• **REQUIREMENT A**: In the essay on the internet's 25th birthday, list every word Stoll uses for his errors in the quoted sentence that begins "Of my many mistakes".

EXERCISE PASSAGE section start

Modern internet (the World Wide Web) turned 25-years-old this past week on December 20th.
And while most of us grew up with it (I see you AIM, I see you), it’s important to remember that at 25-years-old the internet is still in it’s infancy. Yes, it’s grown fast. We have access to almost every bit of information we’ll ever need and can video chat with virtually anyone on earth from every part of the world. But it’s still just a baby.
To put that in perspective, 25 years is same amount of time between when Ford started and when they released the Model A. Now, nearly 80 years later, we have self-driving cars that are more like computers than the what was produced back then.
In other words, there’s significant amount of innovation ahead… our little baby internet is like a car with a top speed of 60 MPH.
Ford Model A
However, even though we’ve made it this far, when it was invented there was a handful of people who thought the internet was a fad like Beanie Babies or No Fear t-shirts.
And so, to celebrate our baby’s big 2-5, I’m sharing with you a Newsweek article from 1995 that was written by one of these naysayers.
Spoiler: The article’s author, Clifford Stoll, predicts that the internet will die after 1996.
At the time, Stoll was living in Silicon Valley as a technology author and columnist for Newsweek. In his article, Stoll claimed that the internet will never work because “hardware and software will all top out in the mid-90s and, thus, the Internet will never ever get any more user friendly or portable. Also, it is different and scary.”
Stoll, who still lives in Silicon Valley and has seen the outcome of his prediction, has since commented on his bold 1995 article:
“Of my many mistakes, flubs, and howlers, few have been as public as my 1995 howler. Wrong? Yep… Now, whenever I think I know what’s happening, I temper my thoughts: Might be wrong, Cliff…”

EXERCISE PASSAGE section end
INFORMATION SHOWN section start

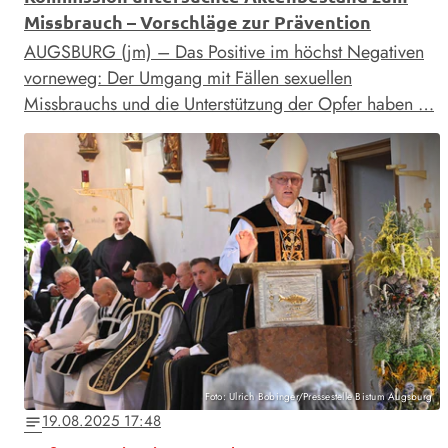
Missbrauch – Vorschläge zur Prävention
AUGSBURG (jm) – Das Positive im höchst Negativen
vorneweg: Der Umgang mit Fällen sexuellen
Missbrauchs und die Unterstützung der Opfer haben …
Foto: Ulrich Bobinger/Pressestelle Bistum Augsburg
19.08.2025 17:48
notes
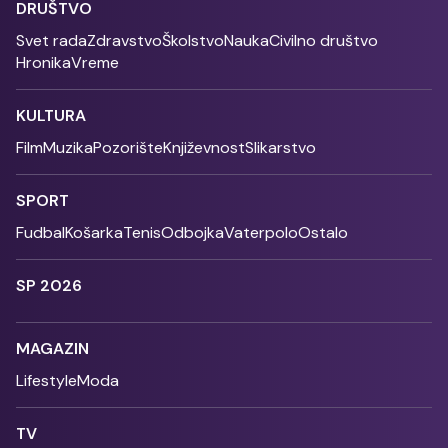
DRUŠTVO
Svet rada
Zdravstvo
Školstvo
Nauka
Civilno društvo
Hronika
Vreme
KULTURA
Film
Muzika
Pozorište
Književnost
Slikarstvo
SPORT
Fudbal
Košarka
Tenis
Odbojka
Vaterpolo
Ostalo
SP 2026
MAGAZIN
Lifestyle
Moda
TV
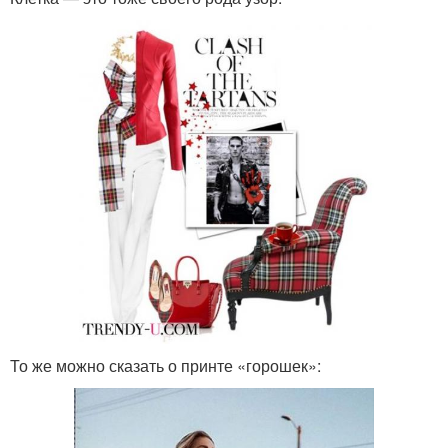
То же можно сказать о принте «горошек»:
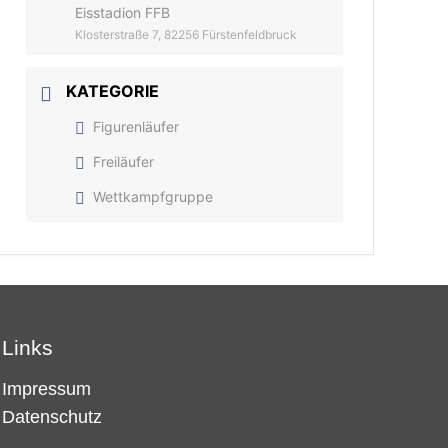
Eisstadion FFB
Klosterstraße 7, 82256 Fürstenfeldbruck
KATEGORIE
Figurenläufer
Freiläufer
Wettkampfgruppe
Links
Impressum
Datenschutz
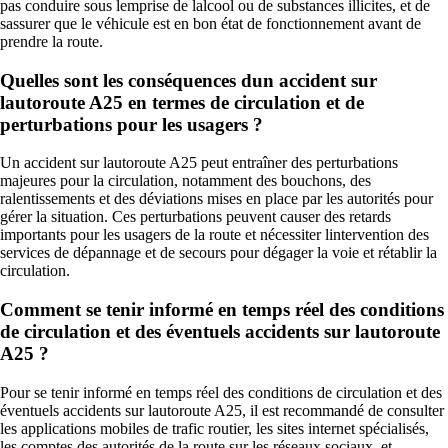
pas conduire sous lemprise de lalcool ou de substances illicites, et de
sassurer que le véhicule est en bon état de fonctionnement avant de
prendre la route.
Quelles sont les conséquences dun accident sur
lautoroute A25 en termes de circulation et de
perturbations pour les usagers ?
Un accident sur lautoroute A25 peut entraîner des perturbations
majeures pour la circulation, notamment des bouchons, des
ralentissements et des déviations mises en place par les autorités pour
gérer la situation. Ces perturbations peuvent causer des retards
importants pour les usagers de la route et nécessiter lintervention des
services de dépannage et de secours pour dégager la voie et rétablir la
circulation.
Comment se tenir informé en temps réel des conditions
de circulation et des éventuels accidents sur lautoroute
A25 ?
Pour se tenir informé en temps réel des conditions de circulation et des
éventuels accidents sur lautoroute A25, il est recommandé de consulter
les applications mobiles de trafic routier, les sites internet spécialisés,
les comptes des autorités de la route sur les réseaux sociaux, et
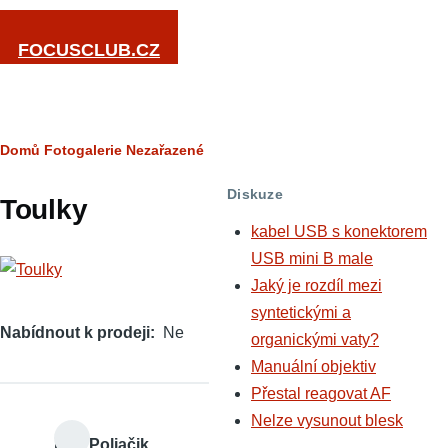
Přejít k hlavnímu obsahu
FOCUSCLUB.CZ
Drobečková
Domů
Fotogalerie
Nezařazené
navigace
Diskuze
Toulky
kabel USB s konektorem
USB mini B male
Jaký je rozdíl mezi
syntetickými a
Nabídnout k prodeji
Ne
organickými vaty?
Manuální objektiv
Přestal reagovat AF
Nelze vysunout blesk
Petr Poliačik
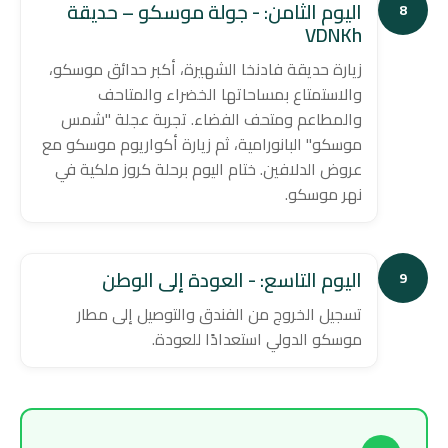
اليوم الثامن: - جولة موسكو – حديقة
8
VDNKh
زيارة حديقة فادنخا الشهيرة، أكبر حدائق موسكو،
والاستمتاع بمساحاتها الخضراء والمتاحف
والمطاعم ومتحف الفضاء. تجربة عجلة "شمس
موسكو" البانورامية، ثم زيارة أكواريوم موسكو مع
عروض الدلافين. ختام اليوم برحلة كروز ملكية في
نهر موسكو.
اليوم التاسع: - العودة إلى الوطن
9
تسجيل الخروج من الفندق والتوصيل إلى مطار
موسكو الدولي استعدادًا للعودة.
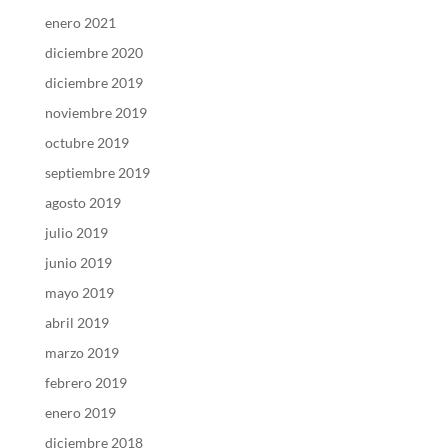
enero 2021
diciembre 2020
diciembre 2019
noviembre 2019
octubre 2019
septiembre 2019
agosto 2019
julio 2019
junio 2019
mayo 2019
abril 2019
marzo 2019
febrero 2019
enero 2019
diciembre 2018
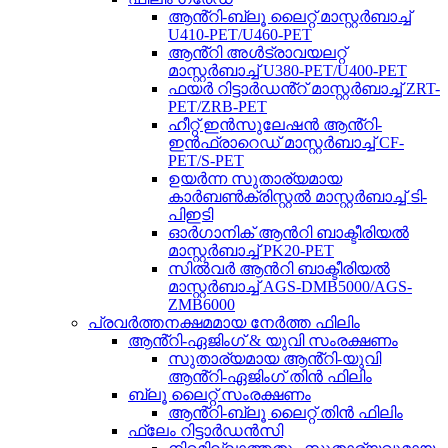
ആൻ്റി-ബ്ലൂ ലൈറ്റ് മാസ്റ്റർബാച്ച്
U410-PET/U460-PET
ആൻ്റി അൾട്രാവയലറ്റ്
മാസ്റ്റർബാച്ച് U380-PET/U400-PET
ഫയർ റിട്ടാർഡൻ്റ് മാസ്റ്റർബാച്ച് ZRT-
PET/ZRB-PET
ഹീറ്റ് ഇൻസുലേഷൻ ആൻ്റി-
ഇൻഫ്രാറെഡ് മാസ്റ്റർബാച്ച് CF-
PET/S-PET
ഉയർന്ന സുതാര്യമായ
കാർബൺക്രിസ്റ്റൽ മാസ്റ്റർബാച്ച് ടി-
പിഇടി
ഓർഗാനിക് ആൻറി ബാക്ടീരിയൽ
മാസ്റ്റർബാച്ച് PK20-PET
സിൽവർ ആൻറി ബാക്ടീരിയൽ
മാസ്റ്റർബാച്ച് AGS-DMB5000/AGS-
ZMB6000
പ്രവർത്തനക്ഷമമായ നേർത്ത ഫിലിം
ആൻ്റി-ഏജിംഗ് & യുവി സംരക്ഷണം
സുതാര്യമായ ആൻ്റി-യുവി
ആൻ്റി-ഏജിംഗ് തിൻ ഫിലിം
ബ്ലൂ ലൈറ്റ് സംരക്ഷണം
ആൻ്റി-ബ്ലൂ ലൈറ്റ് തിൻ ഫിലിം
ഫ്ലേം റിട്ടാർഡൻസി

INFORMATION SHOWN section end

• **REQUIREMENT B**: Set down the saved entries word for word, everything from the start of the entries down to the line containing "Datenschutz", with both ends included. Leave the pictures out of your answer.

• **WRITTEN REPLY A**: mistakes, flubs, howlers

• **WRITTEN REPLY B**:
Missbrauch – Vorschläge zur Prävention
AUGSBURG (jm) – Das Positive im höchst Negativen
vorneweg: Der Umgang mit Fällen sexuellen
Missbrauchs und die Unterstützung der Opfer haben …
Foto: Ulrich Bobinger/Pressestelle Bistum Augsburg
19.08.2025 17:48
notes
DRUŠTVO
Svet rada
Zdravstvo
Školstvo
Nauka
Civilno društvo
Hronika
Vreme
KULTURA
Film
Muzika
Pozorište
Književnost
Slikarstvo
SPORT
Fudbal
Košarka
Tenis
Odbojka
Vaterpolo
Ostalo
SP 2026
MAGAZIN
Lifestyle
Moda
TV
То же можно сказать о принте «горошек»:
Eisstadion FFB
Klosterstraße 7, 82256 Fürstenfeldbruck
KATEGORIE
Figurenläufer
Freiläufer
Wettkampfgruppe
Links
Impressum
Datenschutz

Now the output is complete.